COME MAI ALLA DUCETTA È PARTITO L’EMBOLO CONTRO PRODI? PERCHÉ IL PROF HA MESSO IL DITONE NELLA…
Paolo Ziliani per il “Fatto quotidiano”
E fu così che il Commissario finì per essere commissariato. Nel baraccone del calcio italico gli imbrogli sono ormai all' ordine del giorno; e ora che la notizia dell' inchiesta aperta sull' elezione di Miccichè a presidente di Lega, avvenuta come pare nella più totale illegalità, è diventata ufficiale, lo scenario più probabile appare il seguente:
Giovanni Malagò, il presidente del Coni che il giorno dell' elezione (19/05/18) vestiva i panni di Commissario della Lega, rischia il commissariamento del Coni e la perdita della poltrona su cui siede da sei anni; Gaetano Miccichè, presidente di Lega, rischia di essere dichiarato decaduto (o di recitare la parte dell' offeso giocando d' anticipo e dimettendosi); e in quanto ad Andrea Agnelli, presidente Juventus, e a Mauro Baldissoni, vice presidente Roma, sul loro capo pende la spada di Damocle di una squalifica.
Il tarocco della nomina di Miccichè porta in bella evidenza anche la loro firma. Come forse non tutti sanno Miccichè, proposto ai club da Malagò, era ed è ancora presidente di quella Banca Imi che ha come debitori molti presidenti ed era ed è ancora membro del cda di RCS (leggi Urbano Cairo, presidente del Torino). Essendo il conflitto di interessi di evidenza lampante, a norma di statuto avrebbe dovuto essere eletto non a maggioranza ma all' unanimità. Cosa successe invece?
Successe che Agnelli, con la benedizione di Malagò, ne propose l' elezione non a scrutinio segreto (come previsto dallo statuto) ma per acclamazione; la manovra venne sventata dai garanti Mastrandrea e Simonelli che richiamarono tutti al rispetto delle regole; venne quindi effettuato il voto segreto al termine del quale, come da verbale dell' assemblea, Baldissoni rilanciò la proposta di elezione per acclamazione; molti si dissero d' accordo e Malagò, che dell' assemblea era presidente, dichiarò eletto Miccichè e ordinò che i voti non fossero scrutinati ma sigillati in un plico e chiusi a doppia mandata nella cassaforte della Lega.
Un vero e proprio scasso delle regole. Ebbene. Sia pure fuori tempo massimo, i peones della serie A che non si riconoscono nella banda che fa capo ad Agnelli-Cairo-Baldissoni (leggi la cricca Lotito-Preziosi & company) ha denunciato alla Procura Figc l' irregolarità; a farlo è stato il presidente del Genoa Preziosi che sarà il primo ad essere interrogato da Pecoraro (dopo di lui toccherà a Malagò).

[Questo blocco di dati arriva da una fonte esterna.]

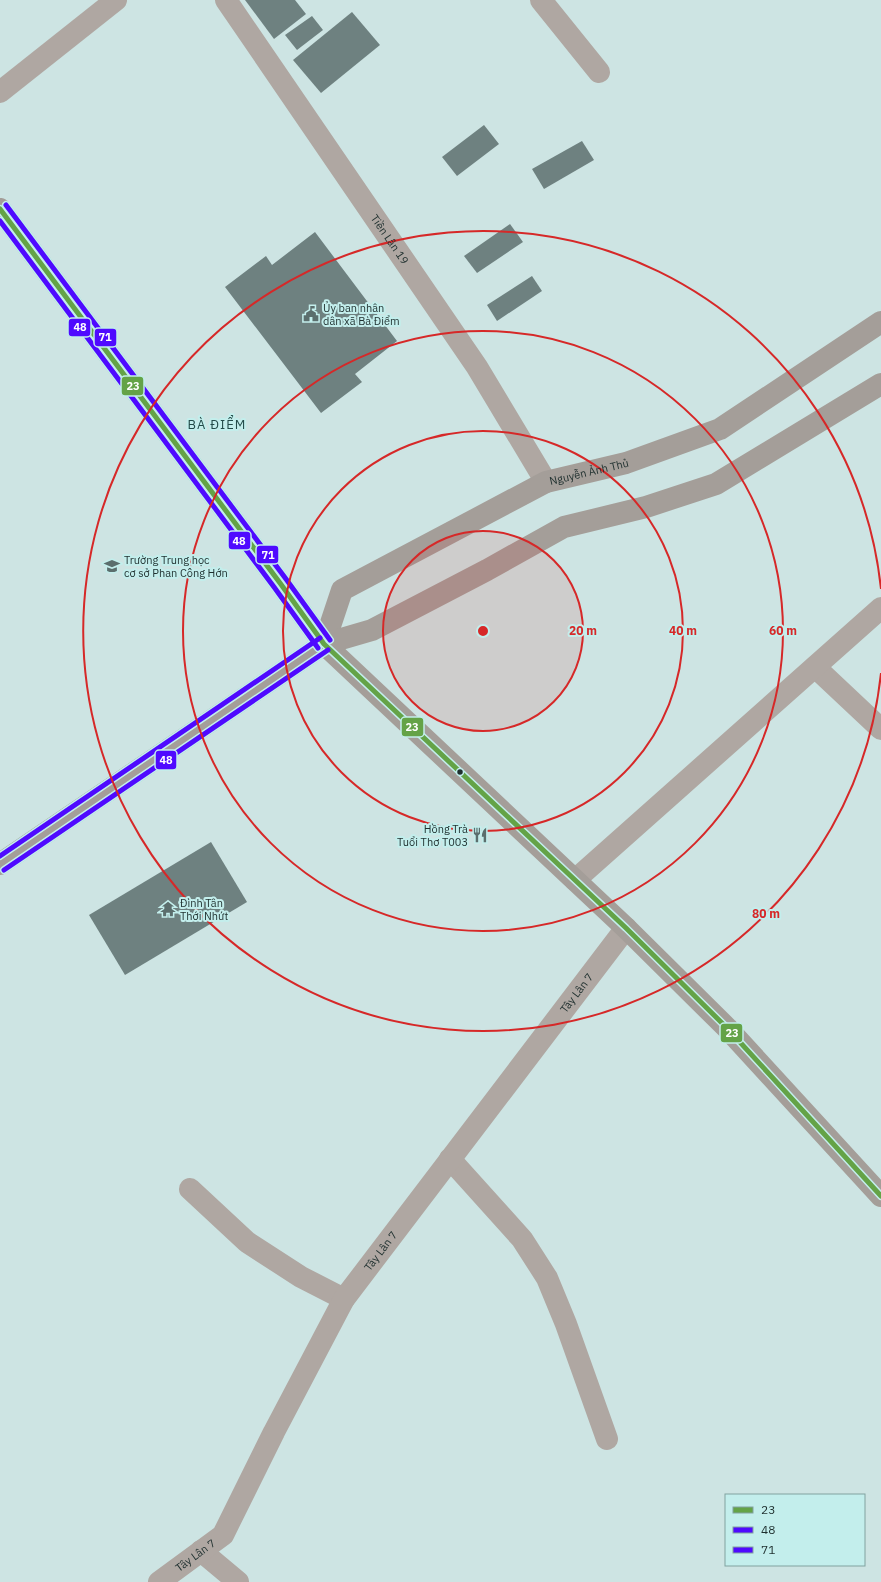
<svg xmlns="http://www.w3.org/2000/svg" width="881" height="1582" viewBox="0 0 881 1582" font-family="'IBM Plex Sans',sans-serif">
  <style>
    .building { fill: #6e8180 }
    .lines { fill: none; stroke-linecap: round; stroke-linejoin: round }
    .minor { stroke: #afa7a2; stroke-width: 22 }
    .major { stroke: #a49e99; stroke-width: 22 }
    .bus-1-casing { stroke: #c3eeec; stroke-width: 8 }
    .bus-2-casing { stroke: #c3eeec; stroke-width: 8 }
    .bus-3-casing { stroke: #c3eeec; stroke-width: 8 }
    .bus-1 { stroke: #64a347; stroke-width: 5 }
    .bus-2 { stroke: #4f0aff; stroke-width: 5 }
    .bus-3 { stroke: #4f0aff; stroke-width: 5 }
    .ring { fill: none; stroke: #d62828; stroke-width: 2 }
    .bus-dot { fill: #1e2f2e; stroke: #c3eeec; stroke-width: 1.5 }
    .labels { text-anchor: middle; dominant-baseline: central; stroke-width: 4; stroke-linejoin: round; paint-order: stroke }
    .street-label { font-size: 11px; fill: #1e2f2e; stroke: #c3eeec }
    .poi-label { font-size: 11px; fill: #1e2f2e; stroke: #c3eeec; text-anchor: start }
    .quarter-label { font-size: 13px; letter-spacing: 1px; fill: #224a48; stroke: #c3eeec }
    .centre { fill: #d62828; stroke: #c3eeec; stroke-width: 2 }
    .ring-label { font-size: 12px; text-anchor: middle; font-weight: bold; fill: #d62828; stroke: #c3eeec; stroke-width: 4; stroke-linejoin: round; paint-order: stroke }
    .line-badge { stroke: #c3eeec; stroke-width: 1.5 }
    .badge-label { font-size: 11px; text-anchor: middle; font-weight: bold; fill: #fff }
  </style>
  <rect width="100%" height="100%" fill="#cde4e3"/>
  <g class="building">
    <path d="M245 0H295L306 14 274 39Z"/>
    <path d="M352 12 380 45 321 93 293 60Z"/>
    <path d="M312 16 323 30 297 50 285 35Z"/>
    <path d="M484 125 499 144 457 176 442 157Z"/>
    <path d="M582 141 594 160 544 189 532 169Z"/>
    <path d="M510 224 523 242 477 273 464 256Z"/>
    <path d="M315 232 397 341 355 374 362 382 321 413 225 287 266 256 272 265Z"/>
    <path d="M532 276 542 291 497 321 487 305Z"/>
    <path d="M211 842 247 902 125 975 89 915Z"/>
  </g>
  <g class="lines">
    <g class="minor">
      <path id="s1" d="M226 0 477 367 546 482"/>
      <path d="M541 0 599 72"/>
      <path d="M0 92 116 0"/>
      <path d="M815 667 881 729"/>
      <path d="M575 880 881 608"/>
      <path d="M450 1159 522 1239 547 1278 566 1324 607 1439"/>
      <path d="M190 1189 247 1242 301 1277 344 1299"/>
      <path d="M201 1551 238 1582"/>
      <path id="s2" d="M159 1582 223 1535 274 1432 344 1299 626 928"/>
    </g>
    <g class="major">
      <path d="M0 209 280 583 324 644 626 928 727 1028 881 1196"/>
      <path id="s3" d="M324 644 342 590 546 482 626 463 720 429 881 322"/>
      <path d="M0 864 324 644 372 630 487 570 564 527 646 507 716 484 881 384"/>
    </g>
    <defs>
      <path id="bus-1" d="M0 209 280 583 324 644 626 928 727 1028 881 1196"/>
      <g id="bus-2">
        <path d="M0 221 274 587 318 648"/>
        <path d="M4 870 328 650"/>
      </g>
      <g id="bus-3">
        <path d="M6 205 286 579 330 640"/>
        <path d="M0 856 320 638"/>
      </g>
    </defs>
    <use href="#bus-1" class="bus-1-casing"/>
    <use href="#bus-2" class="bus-2-casing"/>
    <use href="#bus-3" class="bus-3-casing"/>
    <use href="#bus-1" class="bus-1"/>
    <use href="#bus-2" class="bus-2"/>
    <use href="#bus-3" class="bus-3"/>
  </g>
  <circle cx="483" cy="631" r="100" fill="#d62828" fill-opacity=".12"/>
  <g class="ring">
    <circle cx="483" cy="631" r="100"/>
    <circle cx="483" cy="631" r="200"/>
    <circle cx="483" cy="631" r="300"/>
    <path d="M881 673A400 400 0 1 1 881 589"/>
  </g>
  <defs>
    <symbol id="civic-bare" viewBox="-9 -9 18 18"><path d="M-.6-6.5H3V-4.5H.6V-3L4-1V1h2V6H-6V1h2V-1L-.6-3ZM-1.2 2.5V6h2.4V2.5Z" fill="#5b6e6d" stroke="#c3eeec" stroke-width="2.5" paint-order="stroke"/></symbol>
    <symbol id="school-bare" viewBox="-9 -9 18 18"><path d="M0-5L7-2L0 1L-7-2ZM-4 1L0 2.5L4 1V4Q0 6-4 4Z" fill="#5b6e6d" stroke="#c3eeec" stroke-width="2.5" paint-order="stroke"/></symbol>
    <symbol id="restaurant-bare" viewBox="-9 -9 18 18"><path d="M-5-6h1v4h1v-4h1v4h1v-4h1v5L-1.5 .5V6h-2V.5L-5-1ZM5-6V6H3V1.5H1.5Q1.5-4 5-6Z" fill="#5b6e6d" stroke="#c3eeec" stroke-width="2.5" paint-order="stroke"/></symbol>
    <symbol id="temple-bare" viewBox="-9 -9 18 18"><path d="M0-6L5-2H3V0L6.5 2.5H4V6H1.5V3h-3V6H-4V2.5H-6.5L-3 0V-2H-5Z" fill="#5b6e6d" stroke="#c3eeec" stroke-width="2.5" paint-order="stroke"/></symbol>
  </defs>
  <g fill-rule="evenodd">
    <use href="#civic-bare" x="300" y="303" width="22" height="22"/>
    <use href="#school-bare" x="101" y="555" width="22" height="22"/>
    <use href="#restaurant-bare" x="469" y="824" width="22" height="22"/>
    <use href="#temple-bare" x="157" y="898" width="22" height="22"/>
  </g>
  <circle class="bus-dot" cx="460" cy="772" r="3.5"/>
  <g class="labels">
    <g class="street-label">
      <text stroke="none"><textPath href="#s1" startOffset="290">Tiền Lân 19</textPath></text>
      <text stroke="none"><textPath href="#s3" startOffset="332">Nguyễn Ảnh Thủ</textPath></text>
      <text stroke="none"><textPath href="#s2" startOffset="729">Tây Lân 7</textPath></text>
      <text stroke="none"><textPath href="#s2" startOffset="405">Tây Lân 7</textPath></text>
      <text stroke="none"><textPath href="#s2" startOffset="45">Tây Lân 7</textPath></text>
    </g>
    <g class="poi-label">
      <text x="323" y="308">Ủy ban nhân<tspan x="323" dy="13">dân xã Bà Điểm</tspan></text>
      <text x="124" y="560">Trường Trung học<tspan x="124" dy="13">cơ sở Phan Công Hớn</tspan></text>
      <text x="468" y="829" text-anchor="end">Hồng Trà<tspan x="468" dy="13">Tuổi Thơ T003</tspan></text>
      <text x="180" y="903">Đình Tân<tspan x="180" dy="13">Thới Nhứt</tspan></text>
    </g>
    <g class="quarter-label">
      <text x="217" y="424">BÀ ĐIỂM</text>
    </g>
  </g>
  <circle cx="483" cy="631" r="6" class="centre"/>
  <g class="ring-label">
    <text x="583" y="635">20 m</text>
    <text x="683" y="635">40 m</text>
    <text x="783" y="635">60 m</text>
    <text x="766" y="918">80 m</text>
  </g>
  <g class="line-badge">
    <rect x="68" y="318" width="23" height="19" rx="4" fill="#4f0aff"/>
    <rect x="94" y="328" width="23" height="19" rx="4" fill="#4f0aff"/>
    <rect x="121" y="376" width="23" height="20" rx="4" fill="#64a347"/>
    <rect x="228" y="531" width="23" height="19" rx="4" fill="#4f0aff"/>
    <rect x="256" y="545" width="23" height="19" rx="4" fill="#4f0aff"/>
    <rect x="401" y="717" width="23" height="20" rx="4" fill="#64a347"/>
    <rect x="155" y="750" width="22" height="20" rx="4" fill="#4f0aff"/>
    <rect x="720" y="1023" width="23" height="20" rx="4" fill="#64a347"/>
  </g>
  <g class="badge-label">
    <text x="80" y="331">48</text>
    <text x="105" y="341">71</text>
    <text x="133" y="390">23</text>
    <text x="239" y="545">48</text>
    <text x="268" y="559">71</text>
    <text x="412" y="731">23</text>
    <text x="166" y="764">48</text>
    <text x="732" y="1037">23</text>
  </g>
  <rect x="725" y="1494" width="140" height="72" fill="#c3eeec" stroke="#81a2a0"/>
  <rect x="733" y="1507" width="20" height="6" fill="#64a347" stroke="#81a2a0"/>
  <text x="761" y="1514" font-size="12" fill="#1e2f2e">23</text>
  <rect x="733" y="1527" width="20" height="6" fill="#4f0aff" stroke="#81a2a0"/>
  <text x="761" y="1534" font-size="12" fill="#1e2f2e">48</text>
  <rect x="733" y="1547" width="20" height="6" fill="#4f0aff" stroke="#81a2a0"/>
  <text x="761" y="1554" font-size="12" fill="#1e2f2e">71</text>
</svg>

Domanda: secondo voi che nome aveva scritto Preziosi sul suo foglietto nel segreto dell' urna? Noi escluderemmo Miccichè. E in ogni caso, un solo biglietto senza quel nome avrebbe reso impossibile la nomina del sodale di Cairo a presidente. Pecoraro ha chiesto di ascoltare i file audio dell' assemblea-truffa e farà, alla fine, quel che Malagò si è rifiutato di fare in sede di votazione, chiederà di togliere il sigillo al plico dei voti e li andrà a leggere: per vedere se il nome di Miccichè figuri su tutti e 20 i biglietti.
Non fosse così, il castello di sabbia crollerebbe miseramente. Oggi i presidenti si riuniscono in assemblea per decidere se accettare o meno la ricca offerta di Mediapro per i diritti tv del triennio 2021-2024, che poi è il vero motivo del contendere. Sarà guerra senza esclusione di colpi tra i filo-Sky (Agnelli) e i filo-Mediapro (Lotito).
Col golpe-Miccichè, il coltello dalla parte del manico sembrano averlo ora i peones. Chi vivrà vedrà.